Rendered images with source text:
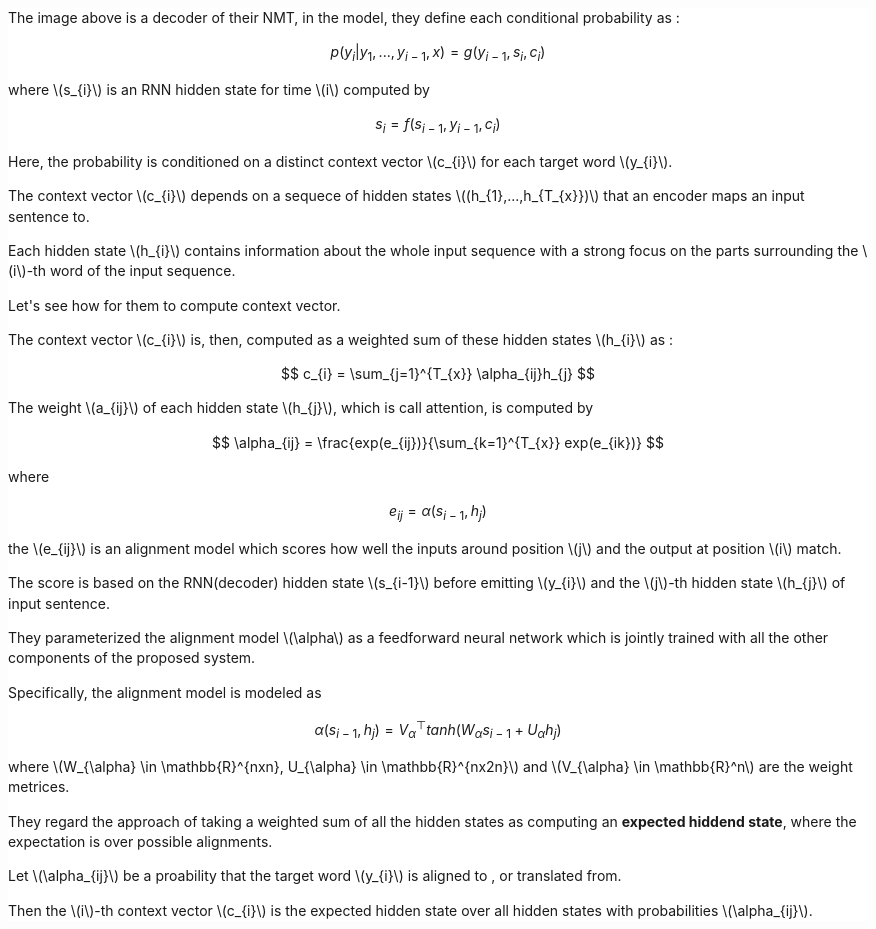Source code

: The image above is a decoder of their NMT, in the model, they define each conditional probability as :

$$  p(y_{i} | {y_{1},...,y_{i-1}},x) = g(y_{i-1},s_{i},c_{i})   $$

where \\(s_{i}\\) is an RNN hidden state for time \\(i\\) computed by 

$$ s_{i} = f(s_{i-1}, y_{i-1}, c_{i}) $$

Here, the probability is conditioned on a distinct context vector \\(c_{i}\\) for each target word \\(y_{i}\\).

The context vector \\(c_{i}\\) depends on a sequece of hidden states \\((h_{1},...,h_{T_{x}})\\) that an encoder maps an input sentence to.

Each hidden state \\(h_{i}\\) contains information about the whole input sequence with a strong focus on the parts surrounding the \\(i\\)-th word of the input sequence.

Let's see how for them to compute context vector. 

The context vector \\(c_{i}\\) is, then, computed as a weighted sum of these hidden states \\(h_{i}\\) as : 

$$  c_{i} = \sum_{j=1}^{T_{x}} \alpha_{ij}h_{j}   $$

The weight \\(a_{ij}\\) of each hidden state \\(h_{j}\\), which is call attention, is computed by

$$   
 \alpha_{ij} = \frac{exp(e_{ij})}{\sum_{k=1}^{T_{x}} exp(e_{ik})}
$$

where 

$$  e_{ij} = \alpha(s_{i-1}, h_{j})  $$

the \\(e_{ij}\\) is an alignment model which scores how well the inputs around position \\(j\\) and the output at position \\(i\\) match. 

The score is based on the RNN(decoder) hidden state \\(s_{i-1}\\) before emitting \\(y_{i}\\) and the \\(j\\)-th hidden state \\(h_{j}\\) of input sentence.

They parameterized the alignment model \\(\alpha\\) as a feedforward neural network which is jointly trained with all the other components of the proposed system.

Specifically, the alignment model is modeled as 

$$
\alpha(s_{i-1}, h_{j}) = V_{\alpha}^\top tanh(W_{\alpha}s_{i-1} + U_{\alpha}h_{j})
$$

where \\(W_{\alpha} \in \mathbb{R}^{nxn}, U_{\alpha} \in \mathbb{R}^{nx2n}\\) and \\(V_{\alpha} \in \mathbb{R}^n\\) are the weight metrices. 

They regard the approach of taking a weighted sum of all the hidden states as computing an **expected hiddend state**, where the expectation is over possible alignments. 

Let \\(\alpha_{ij}\\) be a proability that the target word \\(y_{i}\\) is aligned to , or translated from.

Then the \\(i\\)-th context vector \\(c_{i}\\) is the expected hidden state over all hidden states with probabilities \\(\alpha_{ij}\\).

What is needed: The answer must be a single number: how many lines in the data contain the string "hidden"?

Your response: 8